• [Goal of the exercise]
Reproduce every line of the listing below verbatim, in the same order and without any changes.

• [Listed entries]
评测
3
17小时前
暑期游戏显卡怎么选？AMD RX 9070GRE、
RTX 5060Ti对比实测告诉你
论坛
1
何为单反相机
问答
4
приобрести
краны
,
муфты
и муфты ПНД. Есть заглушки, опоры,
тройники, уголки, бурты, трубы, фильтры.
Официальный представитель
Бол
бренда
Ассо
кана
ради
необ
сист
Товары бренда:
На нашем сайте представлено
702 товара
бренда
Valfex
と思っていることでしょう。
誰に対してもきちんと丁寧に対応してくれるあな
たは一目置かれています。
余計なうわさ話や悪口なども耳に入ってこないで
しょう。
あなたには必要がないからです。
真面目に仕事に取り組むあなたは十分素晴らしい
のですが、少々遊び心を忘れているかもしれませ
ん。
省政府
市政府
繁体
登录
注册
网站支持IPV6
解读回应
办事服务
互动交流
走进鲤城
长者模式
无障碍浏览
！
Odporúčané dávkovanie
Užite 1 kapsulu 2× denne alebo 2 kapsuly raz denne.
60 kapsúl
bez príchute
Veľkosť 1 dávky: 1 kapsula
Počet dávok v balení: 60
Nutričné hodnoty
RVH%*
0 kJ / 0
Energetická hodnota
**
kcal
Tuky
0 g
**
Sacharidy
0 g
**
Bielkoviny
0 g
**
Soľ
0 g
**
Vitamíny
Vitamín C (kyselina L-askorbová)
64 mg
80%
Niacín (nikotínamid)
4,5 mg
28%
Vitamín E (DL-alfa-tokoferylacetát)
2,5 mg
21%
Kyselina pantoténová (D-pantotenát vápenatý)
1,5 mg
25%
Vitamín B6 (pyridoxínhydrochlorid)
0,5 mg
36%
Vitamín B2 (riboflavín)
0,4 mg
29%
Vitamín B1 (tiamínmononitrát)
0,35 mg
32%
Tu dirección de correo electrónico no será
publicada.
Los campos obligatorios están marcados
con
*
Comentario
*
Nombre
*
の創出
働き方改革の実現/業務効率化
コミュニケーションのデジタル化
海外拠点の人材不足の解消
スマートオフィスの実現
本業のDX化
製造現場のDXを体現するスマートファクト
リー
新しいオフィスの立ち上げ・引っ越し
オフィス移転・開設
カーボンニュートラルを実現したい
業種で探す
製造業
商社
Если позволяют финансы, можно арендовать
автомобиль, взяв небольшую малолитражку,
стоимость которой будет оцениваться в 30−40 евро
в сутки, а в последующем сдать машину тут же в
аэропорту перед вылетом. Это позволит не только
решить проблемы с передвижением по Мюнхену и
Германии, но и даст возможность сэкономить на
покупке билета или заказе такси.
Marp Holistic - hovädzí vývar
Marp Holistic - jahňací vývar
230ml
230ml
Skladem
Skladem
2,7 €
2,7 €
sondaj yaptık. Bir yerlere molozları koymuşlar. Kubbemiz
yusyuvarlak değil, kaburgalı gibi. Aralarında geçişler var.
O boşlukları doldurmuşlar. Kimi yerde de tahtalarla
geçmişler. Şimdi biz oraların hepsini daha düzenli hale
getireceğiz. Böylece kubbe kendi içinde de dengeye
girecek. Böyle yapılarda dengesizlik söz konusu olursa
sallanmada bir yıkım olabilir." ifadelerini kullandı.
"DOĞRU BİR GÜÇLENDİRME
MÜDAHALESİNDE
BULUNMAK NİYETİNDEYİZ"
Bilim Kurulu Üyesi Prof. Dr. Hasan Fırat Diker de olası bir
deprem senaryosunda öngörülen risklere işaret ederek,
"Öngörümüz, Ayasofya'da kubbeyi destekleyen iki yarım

• [Exercise solution]
评测
3
17小时前
暑期游戏显卡怎么选？AMD RX 9070GRE、
RTX 5060Ti对比实测告诉你
论坛
1
何为单反相机
问答
4
приобрести
краны
,
муфты
и муфты ПНД. Есть заглушки, опоры,
тройники, уголки, бурты, трубы, фильтры.
Официальный представитель
Бол
бренда
Ассо
кана
ради
необ
сист
Товары бренда:
На нашем сайте представлено
702 товара
бренда
Valfex
と思っていることでしょう。
誰に対してもきちんと丁寧に対応してくれるあな
たは一目置かれています。
余計なうわさ話や悪口なども耳に入ってこないで
しょう。
あなたには必要がないからです。
真面目に仕事に取り組むあなたは十分素晴らしい
のですが、少々遊び心を忘れているかもしれませ
ん。
省政府
市政府
繁体
登录
注册
网站支持IPV6
解读回应
办事服务
互动交流
走进鲤城
长者模式
无障碍浏览
！
Odporúčané dávkovanie
Užite 1 kapsulu 2× denne alebo 2 kapsuly raz denne.
60 kapsúl
bez príchute
Veľkosť 1 dávky: 1 kapsula
Počet dávok v balení: 60
Nutričné hodnoty
RVH%*
0 kJ / 0
Energetická hodnota
**
kcal
Tuky
0 g
**
Sacharidy
0 g
**
Bielkoviny
0 g
**
Soľ
0 g
**
Vitamíny
Vitamín C (kyselina L-askorbová)
64 mg
80%
Niacín (nikotínamid)
4,5 mg
28%
Vitamín E (DL-alfa-tokoferylacetát)
2,5 mg
21%
Kyselina pantoténová (D-pantotenát vápenatý)
1,5 mg
25%
Vitamín B6 (pyridoxínhydrochlorid)
0,5 mg
36%
Vitamín B2 (riboflavín)
0,4 mg
29%
Vitamín B1 (tiamínmononitrát)
0,35 mg
32%
Tu dirección de correo electrónico no será
publicada.
Los campos obligatorios están marcados
con
*
Comentario
*
Nombre
*
の創出
働き方改革の実現/業務効率化
コミュニケーションのデジタル化
海外拠点の人材不足の解消
スマートオフィスの実現
本業のDX化
製造現場のDXを体現するスマートファクト
リー
新しいオフィスの立ち上げ・引っ越し
オフィス移転・開設
カーボンニュートラルを実現したい
業種で探す
製造業
商社
Если позволяют финансы, можно арендовать
автомобиль, взяв небольшую малолитражку,
стоимость которой будет оцениваться в 30−40 евро
в сутки, а в последующем сдать машину тут же в
аэропорту перед вылетом. Это позволит не только
решить проблемы с передвижением по Мюнхену и
Германии, но и даст возможность сэкономить на
покупке билета или заказе такси.
Marp Holistic - hovädzí vývar
Marp Holistic - jahňací vývar
230ml
230ml
Skladem
Skladem
2,7 €
2,7 €
sondaj yaptık. Bir yerlere molozları koymuşlar. Kubbemiz
yusyuvarlak değil, kaburgalı gibi. Aralarında geçişler var.
O boşlukları doldurmuşlar. Kimi yerde de tahtalarla
geçmişler. Şimdi biz oraların hepsini daha düzenli hale
getireceğiz. Böylece kubbe kendi içinde de dengeye
girecek. Böyle yapılarda dengesizlik söz konusu olursa
sallanmada bir yıkım olabilir." ifadelerini kullandı.
"DOĞRU BİR GÜÇLENDİRME
MÜDAHALESİNDE
BULUNMAK NİYETİNDEYİZ"
Bilim Kurulu Üyesi Prof. Dr. Hasan Fırat Diker de olası bir
deprem senaryosunda öngörülen risklere işaret ederek,
"Öngörümüz, Ayasofya'da kubbeyi destekleyen iki yarım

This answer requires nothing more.